Pipeline de Genómica en R

Autor/a

Francisco Ascue Orosco

Descarga de genomas desde NCBI

En esta sección, se realiza la descarga de un genoma desde la base de datos del NCBI utilizando el código proporcionado:

url <- fromJSON(file = "data/reference/ref.json")
filename <- "GCF_000085865.1_ASM8586v1_genomic.fna.gz"
download_genome(url$urlref, filename, "data/reference/")

Aclaración

El código utiliza el archivo JSON ref.json para obtener la URL del genoma y luego descarga el genoma en formato FASTA comprimido. Los archivos de genoma descargados se almacenan en el directorio data/reference/.

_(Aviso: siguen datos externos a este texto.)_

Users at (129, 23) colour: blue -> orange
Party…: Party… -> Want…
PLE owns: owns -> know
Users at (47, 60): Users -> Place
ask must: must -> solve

Descarga de archivos desde SRA - NCBI

Esta sección demuestra cómo descargar archivos desde la Base de Datos de Archivos de Secuencia (SRA) de NCBI utilizando la función download_sra_files:

download_sra_files(id = "SRR15616379")
download_sra_files(id = "SRR26204001")

En resumen

El código descarga archivos SRA utilizando los identificadores específicos proporcionados (SRR15616379 y SRR26204001) y luego los convierte en archivos FASTQ en el directorio especificado. Ver Aqui

Control de calidad de archivos FASTQ

En esta sección, se realiza un control de calidad de los archivos FASTQ descargados utilizando la biblioteca fastqc. Primero, se listan las lecturas FASTQ y se genera un perfil de calidad:

lecturas <- list_fastq(pattern = c("SRR15616379_1.fastq.gz", "SRR15616379_2.fastq.gz"))

Luego, se ejecuta fastqc para realizar un control de calidad más detallado:

library(fastqcr)
fastqc(fq.dir = "data/rawdata/", # Directorio de archivos FASTQ
       qc.dir = "results/", # Directorio de resultados
       threads = 4,
       fastqc.path = "/home/fascue/Descargas/FastQC/fastqc"
)

Este código genera informes de calidad en el directorio results/.

Informe de calidad multiqc

Para generar un informe de calidad consolidado utilizando MultiQC, se utiliza el siguiente código:

qc_report(qc.dir, result.file = "results/multiqc/",
          experiment = "Mycoplasma")

Expliación

Este código genera un informe de calidad consolidado en el directorio results/multiqc/ utilizando la información de calidad previamente generada por FastQC.

Además, se muestran ejemplos de cómo realizar varios tipos de análisis y visualizaciones de calidad utilizando la biblioteca qc_report. Estos ejemplos incluyen el análisis de contenido de GC, calidad de secuencia base por base, duplicación de secuencias y más.

Plots de calidad FastQC

Per base sequence quality

qc <- qc_read("results/SRR15616379_1_fastqc.zip")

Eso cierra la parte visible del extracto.